* _Instructions for the task_: As the lines appear below, please set them down exactly, starting at the first and finishing with the one containing "high-resolution histopathology image".
__________________________________________________
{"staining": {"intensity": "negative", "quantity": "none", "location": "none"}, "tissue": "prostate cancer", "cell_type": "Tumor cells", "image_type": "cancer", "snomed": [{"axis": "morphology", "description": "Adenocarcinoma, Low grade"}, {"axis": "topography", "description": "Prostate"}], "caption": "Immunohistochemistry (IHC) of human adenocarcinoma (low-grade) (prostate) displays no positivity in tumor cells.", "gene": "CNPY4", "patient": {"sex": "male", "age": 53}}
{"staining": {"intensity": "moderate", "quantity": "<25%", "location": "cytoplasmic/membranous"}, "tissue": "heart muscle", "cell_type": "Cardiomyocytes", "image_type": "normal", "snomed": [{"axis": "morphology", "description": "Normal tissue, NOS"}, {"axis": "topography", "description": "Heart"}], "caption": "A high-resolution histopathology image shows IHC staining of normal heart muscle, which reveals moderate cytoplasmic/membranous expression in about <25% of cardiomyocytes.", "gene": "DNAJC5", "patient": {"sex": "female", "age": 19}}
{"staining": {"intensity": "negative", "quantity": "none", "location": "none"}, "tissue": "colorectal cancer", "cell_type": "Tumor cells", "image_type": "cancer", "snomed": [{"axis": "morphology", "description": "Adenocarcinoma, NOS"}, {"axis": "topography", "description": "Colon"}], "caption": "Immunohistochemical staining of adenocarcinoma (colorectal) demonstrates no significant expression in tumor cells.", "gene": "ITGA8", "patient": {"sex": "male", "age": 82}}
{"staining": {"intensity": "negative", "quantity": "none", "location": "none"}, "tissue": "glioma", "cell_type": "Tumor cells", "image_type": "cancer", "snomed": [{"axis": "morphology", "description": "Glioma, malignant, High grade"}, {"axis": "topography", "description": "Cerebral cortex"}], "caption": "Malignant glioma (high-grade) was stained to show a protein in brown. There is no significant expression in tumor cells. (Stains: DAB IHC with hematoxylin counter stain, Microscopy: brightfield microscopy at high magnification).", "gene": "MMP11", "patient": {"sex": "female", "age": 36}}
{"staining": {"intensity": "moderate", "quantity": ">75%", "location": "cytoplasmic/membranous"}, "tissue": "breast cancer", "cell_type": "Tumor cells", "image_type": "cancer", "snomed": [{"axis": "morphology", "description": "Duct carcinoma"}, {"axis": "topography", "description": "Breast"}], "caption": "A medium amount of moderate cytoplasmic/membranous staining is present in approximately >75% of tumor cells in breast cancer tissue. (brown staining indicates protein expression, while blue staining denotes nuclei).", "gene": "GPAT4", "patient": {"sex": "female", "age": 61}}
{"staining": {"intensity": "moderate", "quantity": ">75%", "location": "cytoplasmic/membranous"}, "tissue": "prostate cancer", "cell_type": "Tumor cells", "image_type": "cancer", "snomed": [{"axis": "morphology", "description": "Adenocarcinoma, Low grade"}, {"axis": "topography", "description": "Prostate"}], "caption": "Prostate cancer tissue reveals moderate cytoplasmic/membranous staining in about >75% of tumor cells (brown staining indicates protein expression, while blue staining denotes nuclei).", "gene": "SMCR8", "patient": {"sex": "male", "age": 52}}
__________________________________________________
* _Answer_:
{"staining": {"intensity": "negative", "quantity": "none", "location": "none"}, "tissue": "prostate cancer", "cell_type": "Tumor cells", "image_type": "cancer", "snomed": [{"axis": "morphology", "description": "Adenocarcinoma, Low grade"}, {"axis": "topography", "description": "Prostate"}], "caption": "Immunohistochemistry (IHC) of human adenocarcinoma (low-grade) (prostate) displays no positivity in tumor cells.", "gene": "CNPY4", "patient": {"sex": "male", "age": 53}}
{"staining": {"intensity": "moderate", "quantity": "<25%", "location": "cytoplasmic/membranous"}, "tissue": "heart muscle", "cell_type": "Cardiomyocytes", "image_type": "normal", "snomed": [{"axis": "morphology", "description": "Normal tissue, NOS"}, {"axis": "topography", "description": "Heart"}], "caption": "A high-resolution histopathology image shows IHC staining of normal heart muscle, which reveals moderate cytoplasmic/membranous expression in about <25% of cardiomyocytes.", "gene": "DNAJC5", "patient": {"sex": "female", "age": 19}}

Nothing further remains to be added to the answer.